Erdoğan, NATO'ya katılımlara direnmekten vazgeçti
Türkiye, İsveç ve Finlandiya’nın NATO’ya üyeliğinin önünü açtı: Üç ülke, savunma ittifakının düzenlediği zirvenin hemen başında bir karşılıklı destek memorandumu üzerinde anlaşmaya vardı. NATO Genel Sekreteri Stoltenberg, Türkiye’nin terörle mücadele ve silah ihracatı konularındaki endişelerinin giderildiğini söyledi. Yorumcular gelişmeyi analiz ediyor.
Tarihi karar
Ilta-Sanomat, Erdoğan itibarını kaybetmeden daha fazla direnç gösteremeyecekti diyor:
“Türk liderin kafasındakileri anlamak zor ve arabulucuların yakın bir zamanda daha fazla bilgi sunması pek olası değil. Belki de Erdoğan, Putin’in ayak işlerine bakan çocuk muamelesi görme riskiyle karşı karşıya olduğunu fark etti. ... Her koşulda, tarihi öneme sahip bir karar bu. Vladimir Putin, 24 Şubat’ta Ukrayna'nın canice işgal edilmesi emrini verirken, güvenilir kuzeybatı komşusu Finlandiya’nın İsveç’le birlikte dört aydan biraz fazla bir süre içinde NATO’ya davet edileceğini aklına getirmiş miydi acaba? Elbette hedefi bu değildi.”

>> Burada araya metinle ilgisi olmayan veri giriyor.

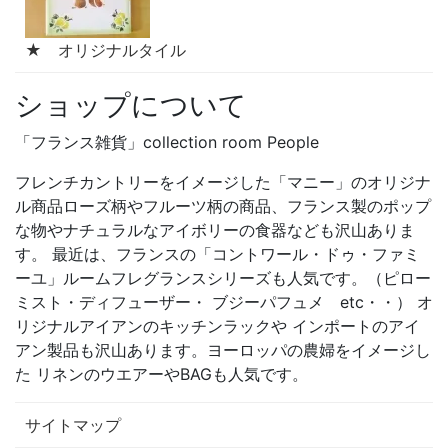
★ オリジナルタイル
ショップについて
「フランス雑貨」collection room People
フレンチカントリーをイメージした「マニー」のオリジナ
ル商品ローズ柄やフルーツ柄の商品、フランス製のポップ
な物やナチュラルなアイボリーの食器なども沢山ありま
す。 最近は、フランスの「コントワール・ドゥ・ファミ
ーユ」ルームフレグランスシリーズも人気です。（ピロー
ミスト・ディフューザー・ ブジーパフュメ etc・・） オ
リジナルアイアンのキッチンラックや インポートのアイ
アン製品も沢山あります。ヨーロッパの農婦をイメージし
た リネンのウエアーやBAGも人気です。
サイトマップ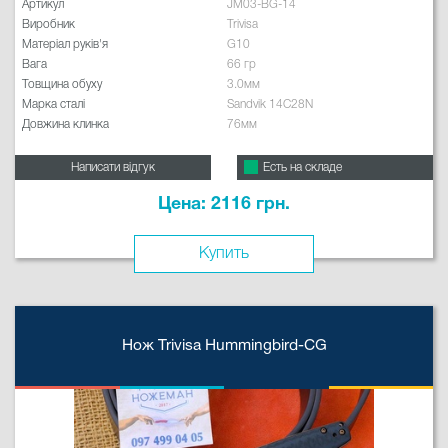
Артикул
JM03-BG-14
Виробник
Trivisa
Матеріал руків'я
G10
Вага
66 гр
Товщина обуху
3.0мм
Марка сталі
Sandvik 14C28N
Довжина клинка
76мм
Написати відгук
Есть на складе
Цена: 2116 грн.
Купить
Нож Trivisa Hummingbird-CG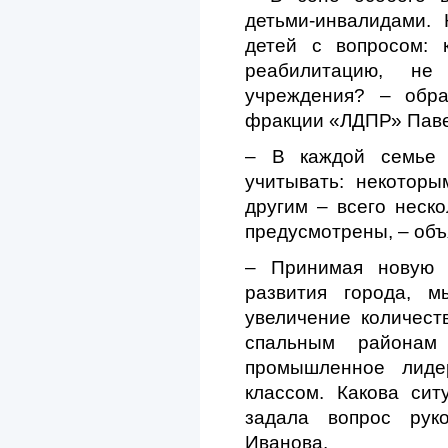
детьми-инвалидами.
детей с вопросом: 
реабилитацию, не
учреждения? – обра
фракции «ЛДПР» Паве
– В каждой семье 
учитывать: некоторы
другим – всего неско
предусмотрены, – объ
– Принимая новую с
развития города, м
увеличение количест
спальным районам
промышленное лиде
классом. Какова си
задала вопрос рук
Иванова.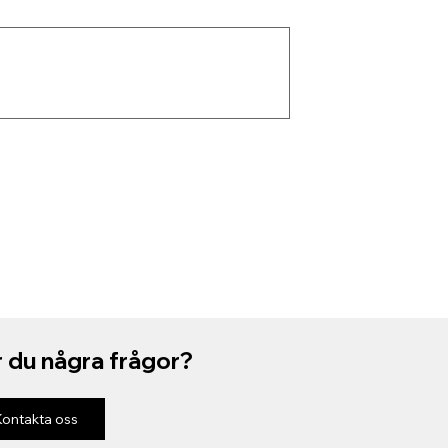
 du några frågor?
Kontakta oss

Savaş korkusuyla teslimiyet
SRF, Stockholm ve Helsinki'de iç siyaset meselelerinin geri planda kaldığı tespitinde bulunuyor:
“Finlandiya ve İsveç'in, Türkiye'nin en önemli taleplerinden biri olan, Türkiye'nin terörizmle suçladığı Kürt kökenli insanlar ve gruplar konusunda taviz verdiği açıkça ortada. ... Nihayetinde Finlandiya ve İsveç'in tavizlerle ilgili iç siyasette yaşadığı kaygılar, Rusya'dan gelecek bir saldırı korkusundan ve dolayısıyla olabildiğince hızlı bir biçimde NATO'ya katılma arzusundan daha ağır basmadı.”
Eski casus yine yanıldı
De Telegraaf, G7 gibi NATO devletlerinin de bir arada durarak gücünü gösterdiğini söylüyor:
“Putin haberleri Kremlin’de dişlerini sıkarak dinlemiş olmalı. Eski casusun üçüncü yanılması bu. Başta, Ukrayna’daki direnişi birkaç gün içinde kıracağını ve Batı’dan Kırım’ın ve Ukrayna’nın doğusundaki bazı bölgelerin işgalinde olduğu gibi yalnızca cılız bir homurdanma çıkacağını düşünmüştü. Sonra da AB’nin, G7’nin ve NATO’nun birliğini bozabileceğini sanmıştı. Şimdi iki hayli güçlü ordu NATO’ya katılıyor. Üstelik ittifakın en zayıf olduğu bir bölgede.”
Ankara istediğini aldı
Hükümete yakın Yeni Akit gazetesine göre, İsveç ve Finlandiya’nın verdiği tavizler Türk diplomasisi için büyük bir başarı anlamına geliyor:
“Türkiye Cumhuriyeti Cumhurbaşkanı koltuğunda Tayyip Erdoğan oturmasaydı, bugün İsveç ve Finlandiya, PKK’ya destek veren konumları hakkında hiç kimsenin bir itirazı olmaksızın NATO üyeliğine kabul edilmişti. Erdoğan bu süreci durdurdu. Sadece İsveç ve Finlandiya açısından değil. Tüm dünya devletleri açısından PKK’ya verdikleri desteklerin sorgulandığı, bir gündem oluşturulmuştur.”
Şantaj işe yaradı
Web portalı Liberal şöyle yazıyor:
“Erdoğan’ın ağır şantajı işe yaradı ve böylece İsveç ve Finlandiya’yla kimi hususlarda küçük düşürücü anlaşmalara varıldı. ... Belli ki şantaja siyasi olarak karşı koyamayan her iki İskandinav ülkesinden neredeyse istediği her şeyi alan Türk lider, ABD Başkanı Biden ve Fransa Cumhurbaşkanı Macron ile bugün gerçekleştireceği görüşmelerde attığı bu ‘olumlu’ adımdan fayda sağlamaya çalışacak. Elbette memorandumu kişisel diplomasisinin bir ‘zaferi’ olarak lanse ederek ülke içinde de bu gelişmeyi kullanacak.”